Socially Constructing Space: Comparing Urban and Rural Civil War Monuments in Maryland

Saturday, January 5, 2019
Stevens C Prefunction (Hilton Chicago)
Abigail Padfield Narayan, University of Central Florida
On Friday, August 11, 2017 white nationalists marched on the campus of the University of Virginia. The violence escalated Saturday with the death of a student protesting against white nationalists. This was just one event in a series over the past years surrounding the removal of Confederate statues. While cities like Charlottesville and New Orleans have had violent clashes between white nationalists and anti-white nationalists, cities in Maryland have had a different response. For example, in Baltimore, four statues were removed from public spaces quietly in the middle of the night on August 14, 2017. The political, geographic, and ethnic diversity of Maryland has influenced the response to debates about Civil War monuments.

Maryland was founded by English Catholics as a slave holding state. C. Christopher Brown notes there was a large African American population living in Maryland and Maryland was home to the largest concentration of free blacks by 1861. Due to its strategic location, Maryland was officially part of the Union during the Civil War, however the white population held deep-seated racist ideas and some fought for the Confederacy. After the Civil War, Maryland refused to ratify the Fourteenth and Fifteenth Amendments and was one of the last states to permit African Americans to vote. Because of this conflicted past, space and place theory are valuable tools when looking at the arguments surrounding Civil War monuments.

Henri Lefebvre argues space and place are social constructs. Timothy Cresswell expands on Lefebvre, stating meaning is constructed through a person's experience in the location and locale. Furthermore, W. Fitzhugh Brundage explains how the control of physical space was important to maintain and uphold Confederate values.Thus, to understand the debates surrounding Civil War monuments, understanding the meaning behind these public spaces and places is important.

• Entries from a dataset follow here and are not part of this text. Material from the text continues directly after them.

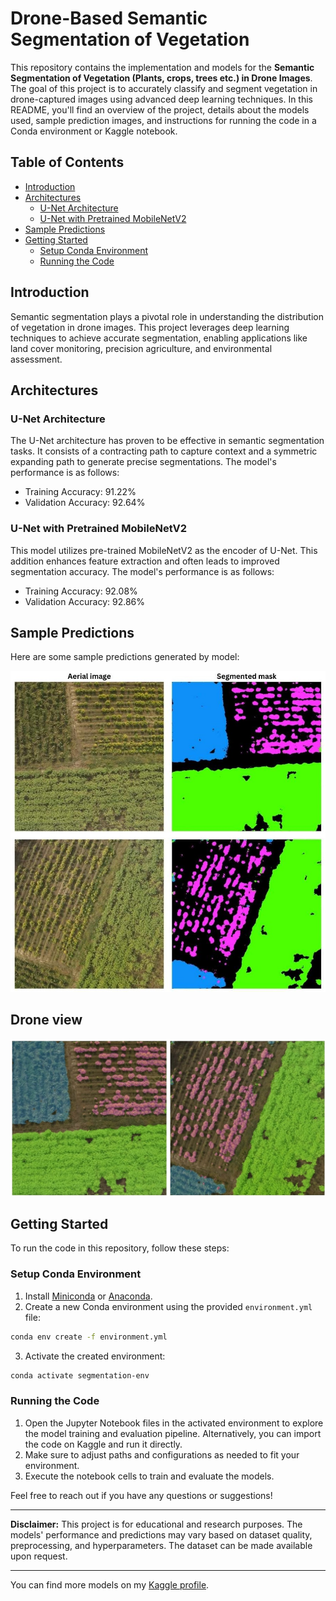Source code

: 


# Drone-Based Semantic Segmentation of Vegetation

This repository contains the implementation and models for the **Semantic Segmentation of Vegetation (Plants, crops, trees etc.) in Drone Images**. The goal of this project is to accurately classify and segment vegetation in drone-captured images using advanced deep learning techniques. In this README, you'll find an overview of the project, details about the models used, sample prediction images, and instructions for running the code in a Conda environment or Kaggle notebook.

## Table of Contents

- [Introduction](#introduction)
- [Architectures](#architectures)
  - [U-Net Architecture](#u-net-architecture)
  - [U-Net with Pretrained MobileNetV2](#u-net-with-pretrained-mobilenetv2)
- [Sample Predictions](#sample-predictions)
- [Getting Started](#getting-started)
  - [Setup Conda Environment](#setup-conda-environment)
  - [Running the Code](#running-the-code)

## Introduction

Semantic segmentation plays a pivotal role in understanding the distribution of vegetation in drone images. This project leverages deep learning techniques to achieve accurate segmentation, enabling applications like land cover monitoring, precision agriculture, and environmental assessment.

## Architectures

### U-Net Architecture

The U-Net architecture has proven to be effective in semantic segmentation tasks. It consists of a contracting path to capture context and a symmetric expanding path to generate precise segmentations. The model's performance is as follows:

- Training Accuracy: 91.22%
- Validation Accuracy: 92.64%

### U-Net with Pretrained MobileNetV2

This model utilizes pre-trained MobileNetV2 as the encoder of U-Net. This addition enhances feature extraction and often leads to improved segmentation accuracy. The model's performance is as follows:

- Training Accuracy: 92.08%
- Validation Accuracy: 92.86%

## Sample Predictions

Here are some sample predictions generated by model:

![Prediction](/prediction/image-prediction.jpg)

## Drone view

![Drone view](/prediction/drone-view.jpg)

## Getting Started

To run the code in this repository, follow these steps:

### Setup Conda Environment

1. Install [Miniconda](https://docs.conda.io/en/latest/miniconda.html) or [Anaconda](https://www.anaconda.com/products/distribution).
2. Create a new Conda environment using the provided `environment.yml` file:

```bash
conda env create -f environment.yml
```

3. Activate the created environment:

```bash
conda activate segmentation-env
```

### Running the Code

1. Open the Jupyter Notebook files in the activated environment to explore the model training and evaluation pipeline. Alternatively, you can import the code on Kaggle and run it directly.
2. Make sure to adjust paths and configurations as needed to fit your environment.
3. Execute the notebook cells to train and evaluate the models.

Feel free to reach out if you have any questions or suggestions!

---

**Disclaimer:** This project is for educational and research purposes. The models' performance and predictions may vary based on dataset quality, preprocessing, and hyperparameters. 
The dataset can be made available upon request. 

---

You can find more models on my [Kaggle profile](https://www.kaggle.com/sudoshivam).
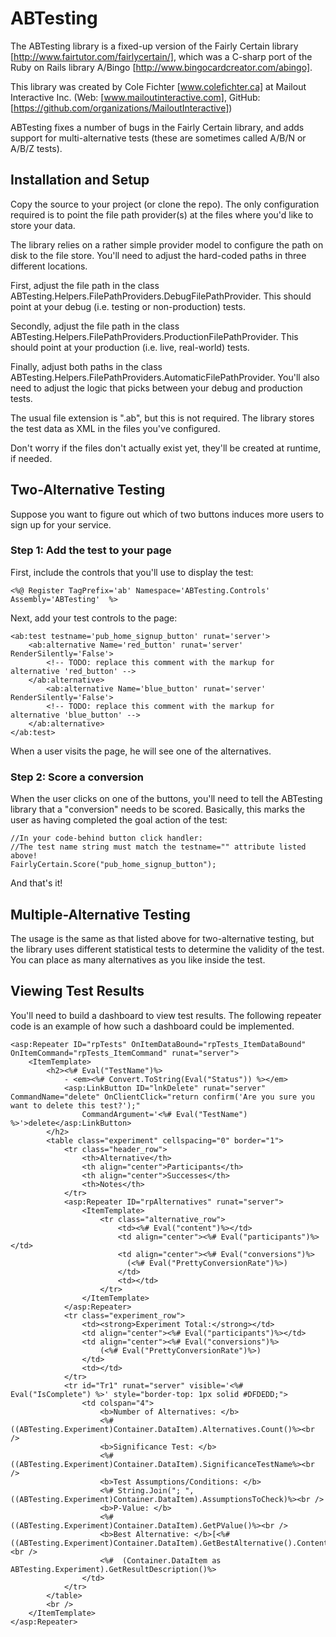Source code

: ABTesting
=========

The ABTesting library is a fixed-up version of the Fairly Certain library [http://www.fairtutor.com/fairlycertain/], which was a C-sharp port of the 
Ruby on Rails library A/Bingo [http://www.bingocardcreator.com/abingo].

This library was created by Cole Fichter [www.colefichter.ca] at Mailout Interactive Inc.
(Web: [www.mailoutinteractive.com], GitHub:[https://github.com/organizations/MailoutInteractive])

ABTesting fixes a number of bugs in the Fairly Certain library, and adds support for multi-alternative tests (these are
sometimes called A/B/N or A/B/Z tests).

Installation and Setup
----------------------

Copy the source to your project (or clone the repo). The only configuration required is to point the file path provider(s) at
the files where you'd like to store your data.

The library relies on a rather simple provider model to configure the path on disk to the file store. You'll need to adjust the
hard-coded paths in three different locations.

First, adjust the file path in the class ABTesting.Helpers.FilePathProviders.DebugFilePathProvider. This should point at your
debug (i.e. testing or non-production) tests.

Secondly, adjust the file path in the class ABTesting.Helpers.FilePathProviders.ProductionFilePathProvider. This should point at your
production (i.e. live, real-world) tests.

Finally, adjust both paths in the class ABTesting.Helpers.FilePathProviders.AutomaticFilePathProvider. You'll also need to adjust
the logic that picks between your debug and production tests.

The usual file extension is ".ab", but this is not required. The library stores the test data as XML in the files you've configured.

Don't worry if the files don't actually exist yet, they'll be created at runtime, if needed.

Two-Alternative Testing
-----------------------

Suppose you want to figure out which of two buttons induces more users to sign up for your service.

### Step 1: Add the test to your page

First, include the controls that you'll use to display the test:

```
<%@ Register TagPrefix='ab' Namespace='ABTesting.Controls' Assembly='ABTesting'  %>
```

Next, add your test controls to the page:

```
<ab:test testname='pub_home_signup_button' runat='server'>		
    <ab:alternative Name='red_button' runat='server' RenderSilently='False'>
        <!-- TODO: replace this comment with the markup for alternative 'red_button' -->
    </ab:alternative>
        <ab:alternative Name='blue_button' runat='server' RenderSilently='False'>
        <!-- TODO: replace this comment with the markup for alternative 'blue_button' -->
    </ab:alternative>
</ab:test>
```

When a user visits the page, he will see one of the alternatives.

### Step 2: Score a conversion

When the user clicks on one of the buttons, you'll need to tell the ABTesting library that a "conversion" needs to be scored.
Basically, this marks the user as having completed the goal action of the test:

```
//In your code-behind button click handler:
//The test name string must match the testname="" attribute listed above!
FairlyCertain.Score("pub_home_signup_button"); 
```

And that's it!

Multiple-Alternative Testing
----------------------------

The usage is the same as that listed above for two-alternative testing, but the library uses different statistical tests to determine
the validity of the test. You can place as many alternatives as you like inside the test.

Viewing Test Results
--------------------

You'll need to build a dashboard to view test results. The following repeater code is an example of how such a
dashboard could be implemented.

```
<asp:Repeater ID="rpTests" OnItemDataBound="rpTests_ItemDataBound" OnItemCommand="rpTests_ItemCommand" runat="server">
    <ItemTemplate>
        <h2><%# Eval("TestName")%>
            - <em><%# Convert.ToString(Eval("Status")) %></em>
            <asp:LinkButton ID="lnkDelete" runat="server" CommandName="delete" OnClientClick="return confirm('Are you sure you want to delete this test?');"                
                CommandArgument='<%# Eval("TestName") %>'>delete</asp:LinkButton>
        </h2>
        <table class="experiment" cellspacing="0" border="1">
            <tr class="header_row">
                <th>Alternative</th>
                <th align="center">Participants</th>
                <th align="center">Successes</th>
                <th>Notes</th>
            </tr>
            <asp:Repeater ID="rpAlternatives" runat="server">
                <ItemTemplate>
                    <tr class="alternative_row">
                        <td><%# Eval("content")%></td>
                        <td align="center"><%# Eval("participants")%></td>
                        <td align="center"><%# Eval("conversions")%>
                          (<%# Eval("PrettyConversionRate")%>)
                        </td>
                        <td></td>
                    </tr>
                </ItemTemplate>
            </asp:Repeater>
            <tr class="experiment_row">
                <td><strong>Experiment Total:</strong></td>
                <td align="center"><%# Eval("participants")%></td>
                <td align="center"><%# Eval("conversions")%>
                    (<%# Eval("PrettyConversionRate")%>)
                </td>
                <td></td>
            </tr>
            <tr id="Tr1" runat="server" visible='<%# Eval("IsComplete") %>' style="border-top: 1px solid #DFDEDD;">
                <td colspan="4">
                    <b>Number of Alternatives: </b>
                    <%# ((ABTesting.Experiment)Container.DataItem).Alternatives.Count()%><br />
                    <b>Significance Test: </b>
                    <%# ((ABTesting.Experiment)Container.DataItem).SignificanceTestName%><br />
                    <b>Test Assumptions/Conditions: </b>
                    <%# String.Join("; ", ((ABTesting.Experiment)Container.DataItem).AssumptionsToCheck)%><br />
                    <b>P-Value: </b>
                    <%# ((ABTesting.Experiment)Container.DataItem).GetPValue()%><br />
                    <b>Best Alternative: </b>[<%# ((ABTesting.Experiment)Container.DataItem).GetBestAlternative().Content%>]<br />
                    <%#  (Container.DataItem as ABTesting.Experiment).GetResultDescription()%>
                </td>
            </tr>
        </table>
        <br />
    </ItemTemplate>
</asp:Repeater>
```


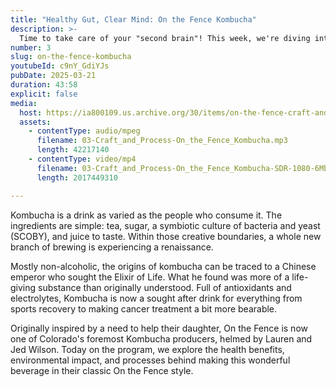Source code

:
 ```yaml
---
title: "Healthy Gut, Clear Mind: On the Fence Kombucha"
description: >-
  Time to take care of your "second brain"! This week, we're diving into the world of Kombucha brewing with Lauren Wilson, Co-Founder and Flavor Sorceress at On the Fence.
number: 3
slug: on-the-fence-kombucha
youtubeId: c9nY_GdiYJs
pubDate: 2025-03-21
duration: 43:58
explicit: false
media:
  host: https://ia800109.us.archive.org/30/items/on-the-fence-craft-and-process
  assets:
    - contentType: audio/mpeg
      filename: 03-Craft_and_Process-On_the_Fence_Kombucha.mp3
      length: 42217140
    - contentType: video/mp4
      filename: 03-Craft_and_Process-On_the_Fence_Kombucha-SDR-1080-6Mbps.mp4
      length: 2017449310

---
```

Kombucha is a drink as varied as the people who consume it. The ingredients are simple: tea, sugar, a symbiotic culture of bacteria and yeast (SCOBY), and juice to taste. Within those creative boundaries, a whole new branch of brewing is experiencing a renaissance.

Mostly non-alcoholic, the origins of kombucha can be traced to a Chinese emperor who sought the Elixir of Life. What he found was more of a life-giving substance than originally understood. Full of antioxidants and electrolytes, Kombucha is now a sought after drink for everything from sports recovery to making cancer treatment a bit more bearable.

Originally inspired by a need to help their daughter, On the Fence is now one of Colorado's foremost Kombucha producers, helmed by Lauren and Jed Wilson. Today on the program, we explore the health benefits, environmental impact, and processes behind making this wonderful beverage in their classic On the Fence style.
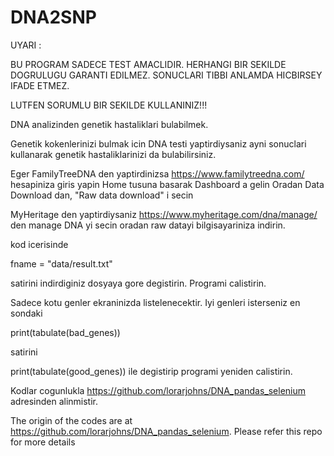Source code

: # DNA2SNP

UYARI : 

BU PROGRAM SADECE TEST AMACLIDIR. 
HERHANGI BIR SEKILDE DOGRULUGU GARANTI EDILMEZ.
SONUCLARI TIBBI ANLAMDA HICBIRSEY IFADE ETMEZ.

LUTFEN SORUMLU BIR SEKILDE KULLANINIZ!!!


DNA analizinden genetik hastaliklari bulabilmek.


Genetik kokenlerinizi bulmak icin DNA testi yaptirdiysaniz ayni sonuclari kullanarak genetik hastaliklarinizi da bulabilirsiniz.


Eger FamilyTreeDNA den yaptirdinizsa
  https://www.familytreedna.com/ hesapiniza giris yapin
  Home tusuna basarak Dashboard a gelin
  Oradan Data Download dan, "Raw data download" i secin
  
MyHeritage den yaptirdiysaniz
  https://www.myheritage.com/dna/manage/ den manage DNA yi secin
  oradan raw datayi bilgisayariniza indirin.
  
  
kod icerisinde 

fname = "data/result.txt" 

satirini indirdiginiz dosyaya gore degistirin. Programi calistirin.

Sadece kotu genler ekraninizda listelenecektir. Iyi genleri isterseniz en sondaki

print(tabulate(bad_genes))

satirini

print(tabulate(good_genes)) ile degistirip programi yeniden calistirin.


Kodlar cogunlukla https://github.com/lorarjohns/DNA_pandas_selenium adresinden alinmistir.

The origin of the codes are at https://github.com/lorarjohns/DNA_pandas_selenium. Please refer this repo for more details
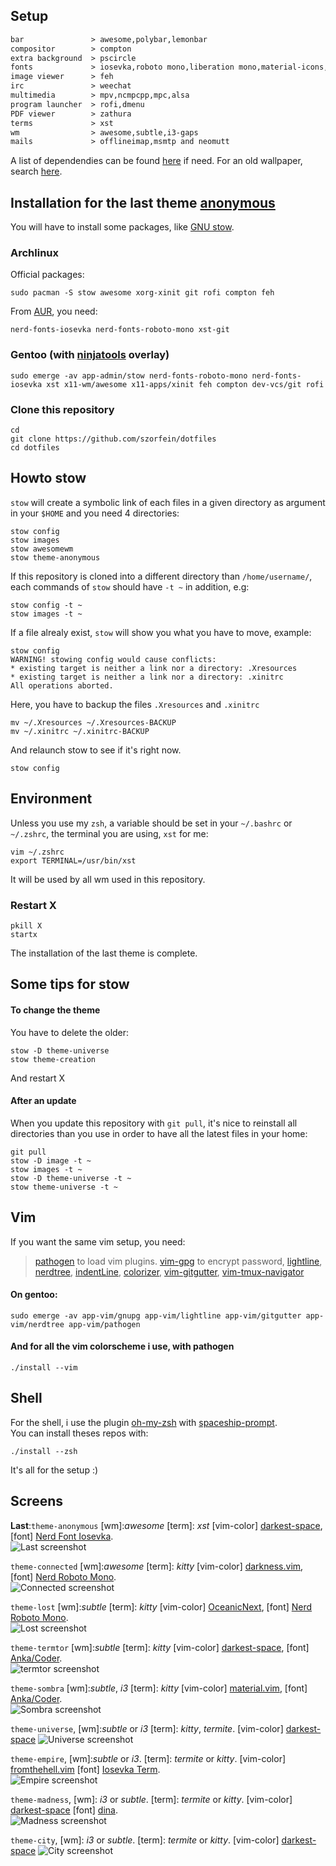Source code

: ## Setup

```txt                              
bar               > awesome,polybar,lemonbar
compositor        > compton
extra background  > pscircle
fonts             > iosevka,roboto mono,liberation mono,material-icons,dina,ttf-anka-coder,NERD fonts
image viewer      > feh
irc               > weechat
multimedia        > mpv,ncmpcpp,mpc,alsa
program launcher  > rofi,dmenu
PDF viewer        > zathura
terms             > xst
wm                > awesome,subtle,i3-gaps
mails             > offlineimap,msmtp and neomutt
```
A list of dependendies can be found [here](https://raw.githubusercontent.com/szorfein/dotfiles/master/dependencies-list.txt) if need. For an old wallpaper, search [here](https://raw.githubusercontent.com/szorfein/dotfiles/master/wallpapers-list.txt).

## Installation for the last theme [anonymous](https://github.com/szorfein/dotfiles#screens) 
You will have to install some packages, like [GNU stow](http://www.gnu.org/software/stow/).

### Archlinux
Official packages:

    sudo pacman -S stow awesome xorg-xinit git rofi compton feh

From [AUR](https://aur.archlinux.org/), you need:
        
    nerd-fonts-iosevka nerd-fonts-roboto-mono xst-git 

### Gentoo (with [ninjatools](https://github.com/szorfein/ninjatools) overlay)

    sudo emerge -av app-admin/stow nerd-fonts-roboto-mono nerd-fonts-iosevka xst x11-wm/awesome x11-apps/xinit feh compton dev-vcs/git rofi

### Clone this repository

    cd
    git clone https://github.com/szorfein/dotfiles
    cd dotfiles

## Howto stow
`stow` will create a symbolic link of each files in a given directory as argument in your `$HOME` and you need 4 directories:

    stow config
    stow images
    stow awesomewm
    stow theme-anonymous

If this repository is cloned into a different directory than `/home/username/`, each commands of `stow` should have `-t ~` in addition, e.g:

    stow config -t ~
    stow images -t ~

If a file alrealy exist, `stow` will show you what you have to move, example:

```
stow config
WARNING! stowing config would cause conflicts:
* existing target is neither a link nor a directory: .Xresources
* existing target is neither a link nor a directory: .xinitrc
All operations aborted.
```
Here, you have to backup the files `.Xresources` and `.xinitrc`

    mv ~/.Xresources ~/.Xresources-BACKUP
    mv ~/.xinitrc ~/.xinitrc-BACKUP

And relaunch stow to see if it's right now.

    stow config

## Environment
Unless you use my `zsh`, a variable should be set in your `~/.bashrc` or `~/.zshrc`, the terminal you are using, `xst` for me:

    vim ~/.zshrc
    export TERMINAL=/usr/bin/xst

It will be used by all wm used in this repository.

### Restart X

    pkill X
    startx

The installation of the last theme is complete.

## Some tips for stow

#### To change the theme
You have to delete the older:

    stow -D theme-universe
    stow theme-creation

And restart X

#### After an update
When you update this repository with `git pull`, it's nice to reinstall all directories than you use in order to have all the latest files in your home:

    git pull
    stow -D image -t ~
    stow images -t ~
    stow -D theme-universe -t ~
    stow theme-universe -t ~

## Vim
If you want the same vim setup, you need:

> [pathogen](https://github.com/tpope/vim-pathogen) to load vim plugins. 
[vim-gpg](https://github.com/jamessan/vim-gnupg) to encrypt password, 
[lightline](https://github.com/itchyny/lightline.vim), 
[nerdtree](https://github.com/scrooloose/nerdtree), 
[indentLine](https://github.com/Yggdroot/indentLine), 
[colorizer](https://github.com/lilydjwg/colorizer), 
[vim-gitgutter](https://github.com/airblade/vim-gitgutter), 
[vim-tmux-navigator](https://github.com/christoomey/vim-tmux-navigator)  

#### On gentoo:
    sudo emerge -av app-vim/gnupg app-vim/lightline app-vim/gitgutter app-vim/nerdtree app-vim/pathogen

#### And for all the vim colorscheme i use, with pathogen
    ./install --vim

## Shell
For the shell, i use the plugin [oh-my-zsh](https://github.com/robbyrussell/oh-my-zsh) with [spaceship-prompt](https://github.com/denysdovhan/spaceship-prompt).  
You can install theses repos with:

    ./install --zsh

It's all for the setup :)

## Screens
**Last**:`theme-anonymous` [wm]:*awesome* [term]: *xst* [vim-color] [darkest-space](https://github.com/szorfein/darkest-space), [font] [Nerd Font Iosevka](http://nerdfonts.com/#downloads).   
![Last screenshot](https://raw.githubusercontent.com/szorfein/dotfiles/master/screenshots/anonymous.jpg "anonymous")  

`theme-connected` [wm]:*awesome* [term]: *kitty* [vim-color] [darkness.vim](https://github.com/szorfein/darkness.vim), [font] [Nerd Roboto Mono](http://nerdfonts.com/#downloads).   
![Connected screenshot](https://raw.githubusercontent.com/szorfein/dotfiles/master/screenshots/connected.jpg "connected")  

`theme-lost` [wm]:*subtle* [term]: *kitty* [vim-color] [OceanicNext](https://github.com/mhartington/oceanic-next), [font] [Nerd Roboto Mono](http://nerdfonts.com/#downloads).   
![Lost screenshot](https://raw.githubusercontent.com/szorfein/dotfiles/master/screenshots/lost.jpg "lost")  

`theme-termtor` [wm]:*subtle* [term]: *kitty* [vim-color] [darkest-space](https://github.com/szorfein/darkest-space), [font] [Anka/Coder](https://code.google.com/archive/p/anka-coder-fonts).   
![termtor screenshot](https://raw.githubusercontent.com/szorfein/dotfiles/master/screenshots/termtor.jpg "termtor")  

`theme-sombra` [wm]:*subtle*, *i3* [term]: *kitty* [vim-color] [material.vim](https://github.com/kaicataldo/material.vim.git), [font] [Anka/Coder](https://code.google.com/archive/p/anka-coder-fonts).   
![Sombra screenshot](https://raw.githubusercontent.com/szorfein/dotfiles/master/screenshots/sombra.jpg "sombra")  

`theme-universe`, [wm]:*subtle* or *i3* [term]: *kitty*, *termite*. [vim-color] [darkest-space](https://github.com/szorfein/darkest-space)
![Universe screenshot](https://raw.githubusercontent.com/szorfein/dotfiles/master/screenshots/universe.jpg "universe")

`theme-empire`, [wm]:*subtle* or *i3*. [term]: *termite* or *kitty*. [vim-color] [fromthehell.vim](https://github.com/szorfein/fromthehell.vim) [font] [Iosevka Term](https://github.com/be5invis/Iosevka).  
![Empire screenshot](https://raw.githubusercontent.com/szorfein/dotfiles/master/screenshots/empire.jpg "empire")

`theme-madness`, [wm]: *i3* or *subtle*. [term]: *termite* or *kitty*. [vim-color] [darkest-space](https://github.com/szorfein/darkest-space) [font] [dina](http://www.donationcoder.com/Software/Jibz/Dina/index.html).  
![Madness screenshot](https://raw.githubusercontent.com/szorfein/dotfiles/master/screenshots/madness.jpg "madness")

`theme-city`, [wm]: *i3* or *subtle*. [term]: *termite* or *kitty*. [vim-color] [darkest-space](https://github.com/szorfein/darkest-space)
![City screenshot](https://raw.githubusercontent.com/szorfein/dotfiles/master/screenshots/city.jpg "city")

Dolores Hayden and Anne Denkler argue places contain invisible histories and exploring how race, gender, and class work in these places can redefine the experience, making the invisible visible. Though Hayden focuses on urban spaces, rural towns in Maryland have also erected Union and Confederate monuments. As meaning is constructed through a person’s experience, the debates surround Civil War monuments take on new meaning in urban and rural spaces.

Using archival data and oral histories, this study considers how mapping the physical locations and constructed meanings of space and place in rural and urban Civil War monuments in Maryland can show the change in a community and the change in meaning the monuments held for the community. The hope is to have communities consider how to use Civil War monuments and their spaces to tell a more complete history of Maryland.